Given n nodes(miners/validators),

  1. Every unspent transaction output is broadcasted to all n nodes.
  2. Each node will select a batch of transactions and add it to their block. The specific mechanism of how they select transactions will be dependent on each node’s source code.
  3. A node gets randomly selected to add a block to the blockchain with a chance of 1/n.
  4. The node broadcasts its block to all other nodes before adding the block to the chain. If the block contains illegitimate transactions or tampered data, other nodes will reject the block. A block gets added only if majority of the nodes in the blockchain agree that the block is valid.
  5. Before the block gets added, it is hashed along with the hash of the previous block.
  6. In order to incentivize people to set up their own nodes, a small portion of the actual transaction gets rewarded to the node that added a block. This is different from Ethereum’s additional GAS fees. It is more analogous to taxes, where 100% of the burden is on the seller(recipient of the cryptocurrency).

This algorithm also guards against many common security issues:

  1. Corrupting data of previously added nodes: Resolved, since even if a malicious actor tampers with data of previously added blocks, the protocol can always compare the hashes of the tampered chain with that of every other node(nodes constantly communicate), and update its chain to the ‘correct’ chain(once again accepting majority’s chain as correct data, assuming that the 51% rule is always observed).
  2. Adding a faulty block in the first place: Resolved, since it is impossible to add a block without getting approval of majority of nodes.

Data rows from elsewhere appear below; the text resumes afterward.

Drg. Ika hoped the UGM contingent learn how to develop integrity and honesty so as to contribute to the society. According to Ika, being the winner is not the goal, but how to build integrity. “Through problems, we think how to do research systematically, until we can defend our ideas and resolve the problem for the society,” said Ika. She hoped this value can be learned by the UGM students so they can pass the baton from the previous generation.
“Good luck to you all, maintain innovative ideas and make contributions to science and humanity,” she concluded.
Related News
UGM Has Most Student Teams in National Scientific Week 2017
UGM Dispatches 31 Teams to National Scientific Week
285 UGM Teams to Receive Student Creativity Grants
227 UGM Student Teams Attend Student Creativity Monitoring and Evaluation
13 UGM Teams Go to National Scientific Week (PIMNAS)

Even if a malicious actor adds the block to its own chain, other nodes wouldn’t add it to theirs, causing the malicious node to eventually update an obsolete chain.
  3. Data retrieval is also based on proof of majority, so every time a transaction occurs, it checks with all n nodes to find a valid historical precedence of the transaction(e.g. A can only send 100 crypto to B if he or she owned it in the first place) and accepts the majority’s historical record(once again proving why it is meaningless for malicious nodes to update their own chain)

This algorithm doesn’t cost huge amounts of computing power and money to purchase equipment(unlike PoW) and doesn’t cost anything to set up nodes aside from basic equipment cost(unlike PoS).

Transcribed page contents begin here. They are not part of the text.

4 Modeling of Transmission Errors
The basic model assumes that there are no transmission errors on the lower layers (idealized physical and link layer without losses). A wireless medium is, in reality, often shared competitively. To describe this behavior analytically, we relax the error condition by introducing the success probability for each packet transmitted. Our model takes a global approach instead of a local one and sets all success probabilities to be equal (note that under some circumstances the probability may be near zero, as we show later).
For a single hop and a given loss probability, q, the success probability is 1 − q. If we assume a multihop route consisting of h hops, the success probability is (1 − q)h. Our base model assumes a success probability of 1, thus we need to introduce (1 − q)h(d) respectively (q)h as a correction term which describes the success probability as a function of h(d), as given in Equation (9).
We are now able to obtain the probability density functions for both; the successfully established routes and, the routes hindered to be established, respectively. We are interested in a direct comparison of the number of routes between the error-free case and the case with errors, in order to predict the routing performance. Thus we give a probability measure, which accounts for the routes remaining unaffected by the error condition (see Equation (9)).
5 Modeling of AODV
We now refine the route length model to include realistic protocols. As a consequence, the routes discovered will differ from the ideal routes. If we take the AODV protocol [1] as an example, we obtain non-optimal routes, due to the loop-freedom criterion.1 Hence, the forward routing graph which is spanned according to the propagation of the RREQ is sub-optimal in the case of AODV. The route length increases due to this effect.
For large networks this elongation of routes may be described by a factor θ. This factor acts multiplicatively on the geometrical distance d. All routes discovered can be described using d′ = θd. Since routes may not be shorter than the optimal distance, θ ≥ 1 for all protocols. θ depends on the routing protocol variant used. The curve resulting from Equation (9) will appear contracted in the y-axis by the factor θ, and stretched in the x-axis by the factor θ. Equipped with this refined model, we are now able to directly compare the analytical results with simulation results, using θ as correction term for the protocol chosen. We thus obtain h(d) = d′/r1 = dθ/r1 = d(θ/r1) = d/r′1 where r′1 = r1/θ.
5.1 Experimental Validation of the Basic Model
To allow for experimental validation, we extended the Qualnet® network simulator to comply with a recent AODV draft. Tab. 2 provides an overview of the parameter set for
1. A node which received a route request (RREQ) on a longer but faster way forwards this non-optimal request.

It should work as a potential consensus algorithm, but I want critiques on potential flaws of the consensus algorithm. Furthermore, blockchain technology is becoming more and more mainstream, but it is rather difficult to research about different consensus algorithms without taking graduate level math. What's the easiest way for newly acquainted scholars of blockchain technology to study it and stay up to date with latest developments?

  • 2
    How does the node in step 3 get selected? How is majority decided in step 4? I have the feeling you want to initiate a discussion rather than get an answer to a specific problem you face. This Q&A website is probably the wrong place for a discussion - it just wasn't designed for that. Aug 6 at 9:23
  • In step 3 I can just spin up a million nodes and I get to pick all the blocks?
    – Mike D
    Aug 6 at 11:36
  • Also in step 4, how do nodes know that a majority agrees?
    – Murch
    Aug 6 at 13:52

1 Answer 1


A node gets randomly selected to add a block to the blockchain with a chance of 1/n.

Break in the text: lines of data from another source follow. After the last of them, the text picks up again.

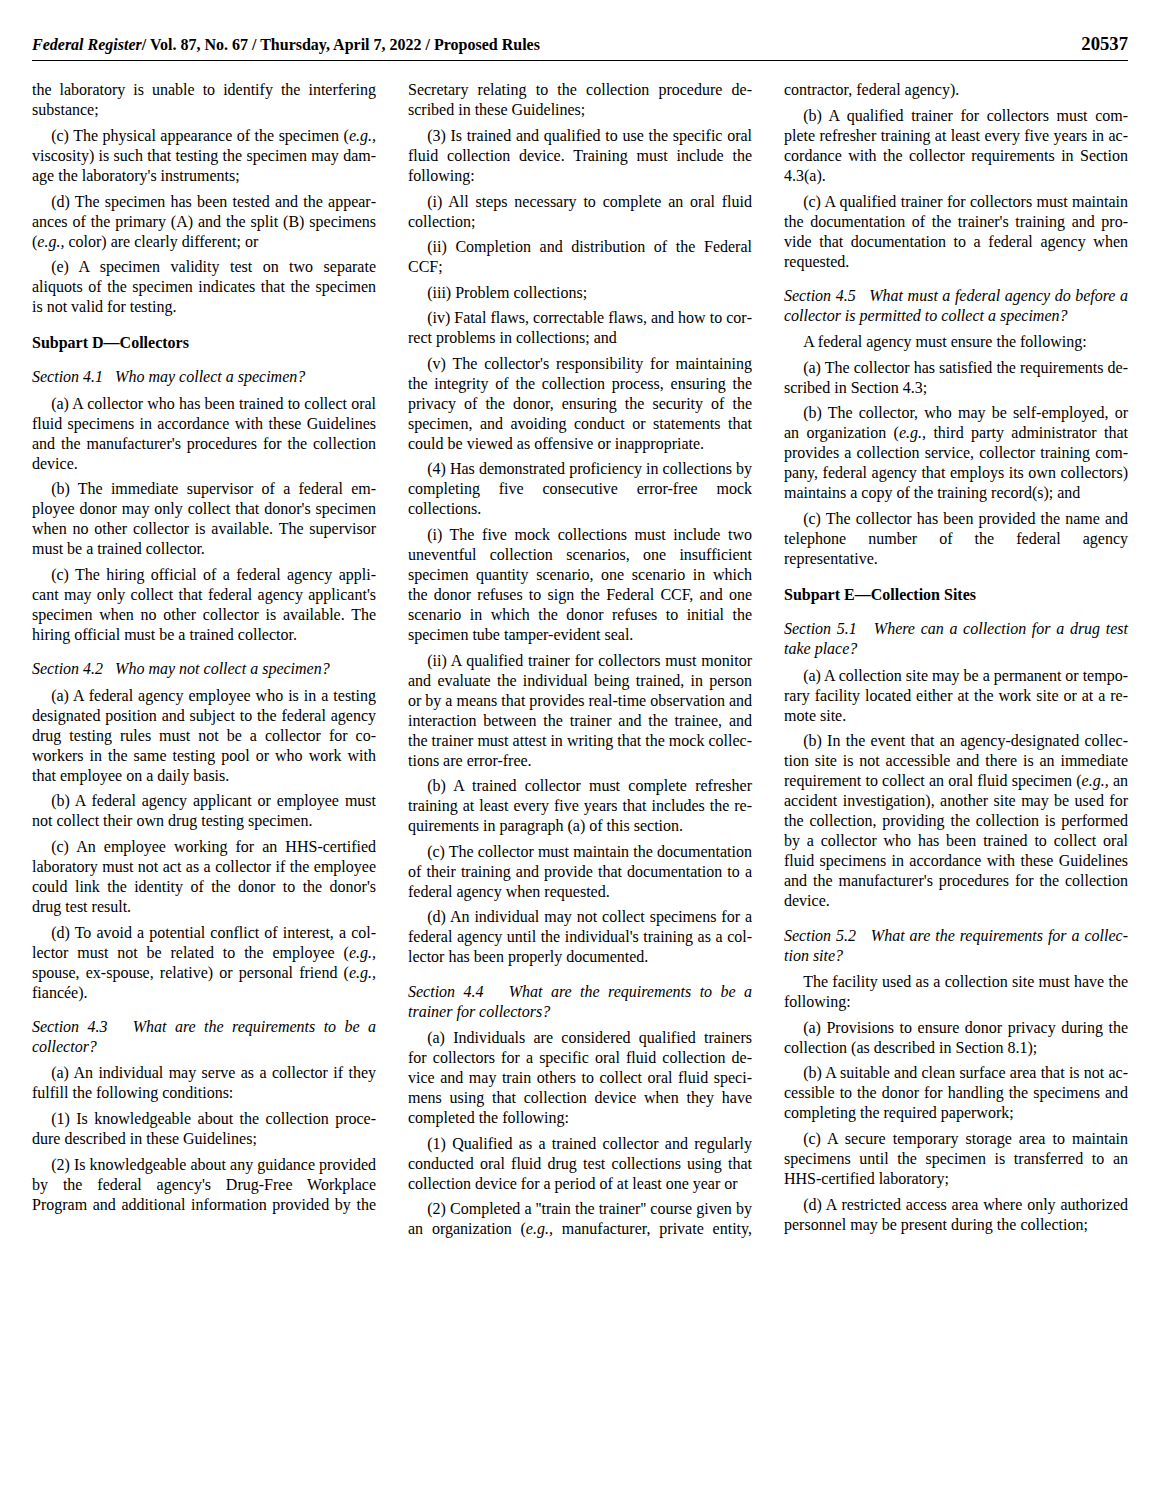Federal Register/ Vol. 87, No. 67 / Thursday, April 7, 2022 / Proposed Rules
20537
the laboratory is unable to identify the interfering substance;
(c) The physical appearance of the specimen (e.g., viscosity) is such that testing the specimen may damage the laboratory's instruments;
(d) The specimen has been tested and the appearances of the primary (A) and the split (B) specimens (e.g., color) are clearly different; or
(e) A specimen validity test on two separate aliquots of the specimen indicates that the specimen is not valid for testing.
Subpart D—Collectors
Section 4.1 Who may collect a specimen?
(a) A collector who has been trained to collect oral fluid specimens in accordance with these Guidelines and the manufacturer's procedures for the collection device.
(b) The immediate supervisor of a federal employee donor may only collect that donor's specimen when no other collector is available. The supervisor must be a trained collector.
(c) The hiring official of a federal agency applicant may only collect that federal agency applicant's specimen when no other collector is available. The hiring official must be a trained collector.
Section 4.2 Who may not collect a specimen?
(a) A federal agency employee who is in a testing designated position and subject to the federal agency drug testing rules must not be a collector for co-workers in the same testing pool or who work with that employee on a daily basis.
(b) A federal agency applicant or employee must not collect their own drug testing specimen.
(c) An employee working for an HHS-certified laboratory must not act as a collector if the employee could link the identity of the donor to the donor's drug test result.
(d) To avoid a potential conflict of interest, a collector must not be related to the employee (e.g., spouse, ex-spouse, relative) or personal friend (e.g., fiancée).
Section 4.3 What are the requirements to be a collector?
(a) An individual may serve as a collector if they fulfill the following conditions:
(1) Is knowledgeable about the collection procedure described in these Guidelines;
(2) Is knowledgeable about any guidance provided by the federal agency's Drug-Free Workplace Program and additional information provided by the Secretary relating to the collection procedure described in these Guidelines;
(3) Is trained and qualified to use the specific oral fluid collection device. Training must include the following:
(i) All steps necessary to complete an oral fluid collection;
(ii) Completion and distribution of the Federal CCF;
(iii) Problem collections;
(iv) Fatal flaws, correctable flaws, and how to correct problems in collections; and
(v) The collector's responsibility for maintaining the integrity of the collection process, ensuring the privacy of the donor, ensuring the security of the specimen, and avoiding conduct or statements that could be viewed as offensive or inappropriate.
(4) Has demonstrated proficiency in collections by completing five consecutive error-free mock collections.
(i) The five mock collections must include two uneventful collection scenarios, one insufficient specimen quantity scenario, one scenario in which the donor refuses to sign the Federal CCF, and one scenario in which the donor refuses to initial the specimen tube tamper-evident seal.
(ii) A qualified trainer for collectors must monitor and evaluate the individual being trained, in person or by a means that provides real-time observation and interaction between the trainer and the trainee, and the trainer must attest in writing that the mock collections are error-free.
(b) A trained collector must complete refresher training at least every five years that includes the requirements in paragraph (a) of this section.
(c) The collector must maintain the documentation of their training and provide that documentation to a federal agency when requested.
(d) An individual may not collect specimens for a federal agency until the individual's training as a collector has been properly documented.
Section 4.4 What are the requirements to be a trainer for collectors?
(a) Individuals are considered qualified trainers for collectors for a specific oral fluid collection device and may train others to collect oral fluid specimens using that collection device when they have completed the following:
(1) Qualified as a trained collector and regularly conducted oral fluid drug test collections using that collection device for a period of at least one year or
(2) Completed a ''train the trainer'' course given by an organization (e.g., manufacturer, private entity, contractor, federal agency).
(b) A qualified trainer for collectors must complete refresher training at least every five years in accordance with the collector requirements in Section 4.3(a).
(c) A qualified trainer for collectors must maintain the documentation of the trainer's training and provide that documentation to a federal agency when requested.
Section 4.5 What must a federal agency do before a collector is permitted to collect a specimen?
A federal agency must ensure the following:
(a) The collector has satisfied the requirements described in Section 4.3;
(b) The collector, who may be self-employed, or an organization (e.g., third party administrator that provides a collection service, collector training company, federal agency that employs its own collectors) maintains a copy of the training record(s); and
(c) The collector has been provided the name and telephone number of the federal agency representative.
Subpart E—Collection Sites
Section 5.1 Where can a collection for a drug test take place?
(a) A collection site may be a permanent or temporary facility located either at the work site or at a remote site.
(b) In the event that an agency-designated collection site is not accessible and there is an immediate requirement to collect an oral fluid specimen (e.g., an accident investigation), another site may be used for the collection, providing the collection is performed by a collector who has been trained to collect oral fluid specimens in accordance with these Guidelines and the manufacturer's procedures for the collection device.
Section 5.2 What are the requirements for a collection site?
The facility used as a collection site must have the following:
(a) Provisions to ensure donor privacy during the collection (as described in Section 8.1);
(b) A suitable and clean surface area that is not accessible to the donor for handling the specimens and completing the required paperwork;
(c) A secure temporary storage area to maintain specimens until the specimen is transferred to an HHS-certified laboratory;
(d) A restricted access area where only authorized personnel may be present during the collection;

This step is the key problem. How is the node randomly selected? What source of randomness would you use? If a node is chosen to add a block to the blockchain but goes offline what happens then? Perhaps a replacement node is "randomly" chosen? But then half the network finds out that previous node did actually provide a block and half the network continues to add blocks on top of the block the replacement node provided. What then? With (perhaps rare) edge cases it needs an ultimate authority to clean up uncertainty and confusion. Bitcoin's proof of work is decentralized, incredibly robust to edge cases, does not need a network agreement on a source of randomness and does not need network agreement on time measurement (e.g. we'll wait 30 seconds for a node to provide a block). It can only do this because it only provides eventual finality and eventual network consistency. Although increasingly unlikely any length re-org (2 block, 3 block, 4 block etc) is theoretically possible.